Como medimos o valor de um pensamento, o valor de Lucrécio, de Plutarco, de Heráclito?

Uma primeira ideia é o esforço que empreenderam dezenas de gerações de estudiosos para guardar e reproduzir suas obras antes da invenção da imprensa. Assim, textos gregos, latinos, chineses, hindus, persas e árabes chegaram até o nosso tempo. E hoje, como medimos o valor das obras que consideramos importantes? Uma primeira dificuldade é que hoje é muito barato copiar. Mesmo um texto sem valor algum, preconceituoso, parcial, hipócrita e superficial pode ganhar milhares de cópias e durar décadas e até séculos.
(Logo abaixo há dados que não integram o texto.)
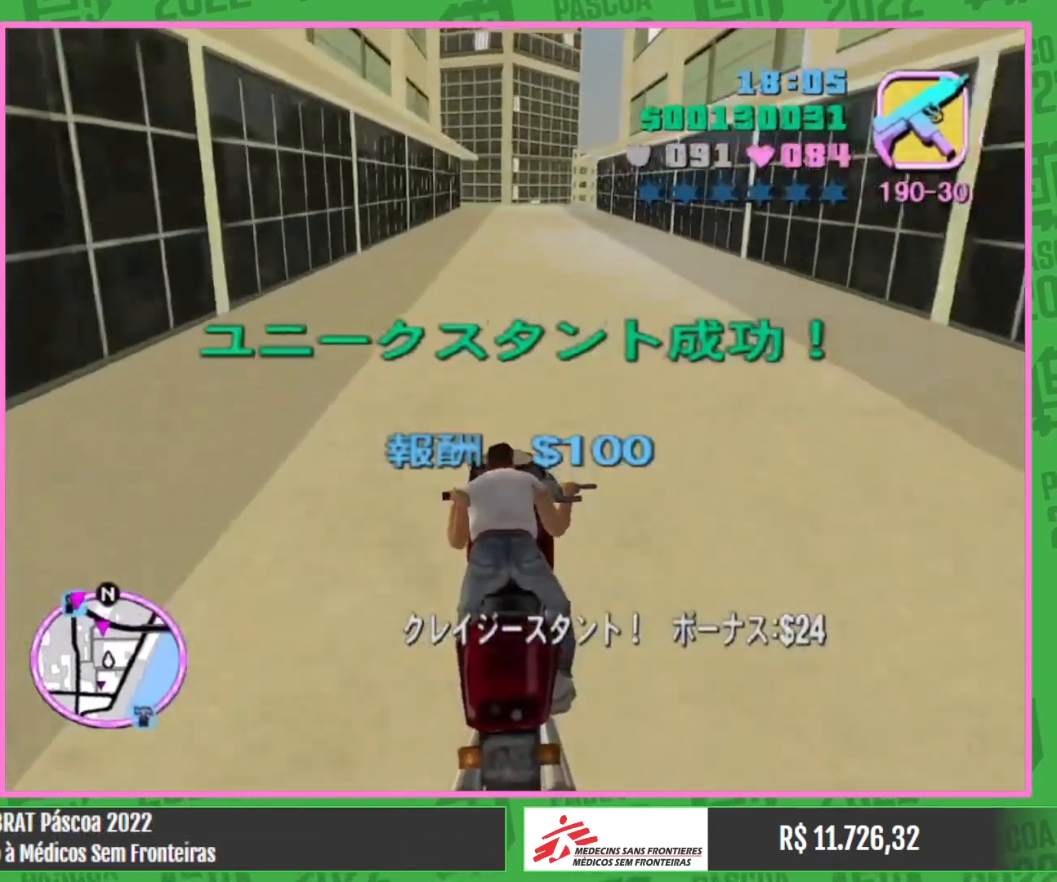
{"keys": ["w"], "mouse": ["right"], "events": [[34, "mouse_right", "down"], [184, "mouse_right", "up"], [250, "mouse_right", "down"], [367, "mouse_right", "up"], [467, "mouse_right", "down"]]}
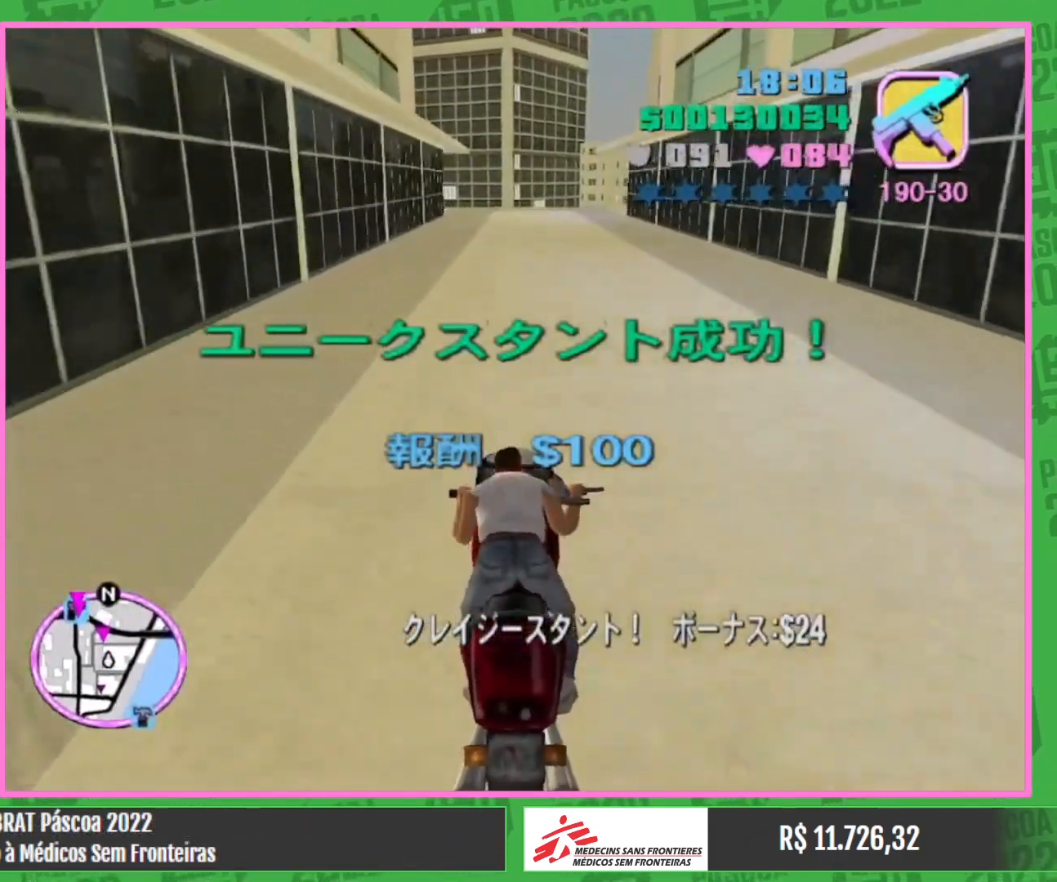
{"keys": [], "mouse": [], "events": [[84, "mouse_right", "up"], [167, "mouse_right", "down"], [317, "mouse_right", "up"], [317, "w", "up"]]}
Outra dificuldade é que as pessoas que selecionaram os textos a serem preservados durante milênios viviam diretamente em contato com o mundo. Toda a sociedade estava dentro do seu raio de deslocamento. Hoje, não. Hoje as pessoas vivem não a realidade, mas a interpretação que a televisão dá; não vivem o dia-a-dia do seu bairro, mas o que acontece em São Paulo, Londres, Jerusalém. Não vivem a história, vivem notícias. Não se preocupam com o assassinato de um vizinho, mas se preocupam com o assassinato da modelo famosa. Não conhecem mesmo os pomares onde seu alimento é produzido, mas apenas as prateleiras das redes de supermercados. Nunca uma geração foi tão alheia à própria realidade como nós somos hoje, e isso certamente influi no que acreditamos de nossas leituras.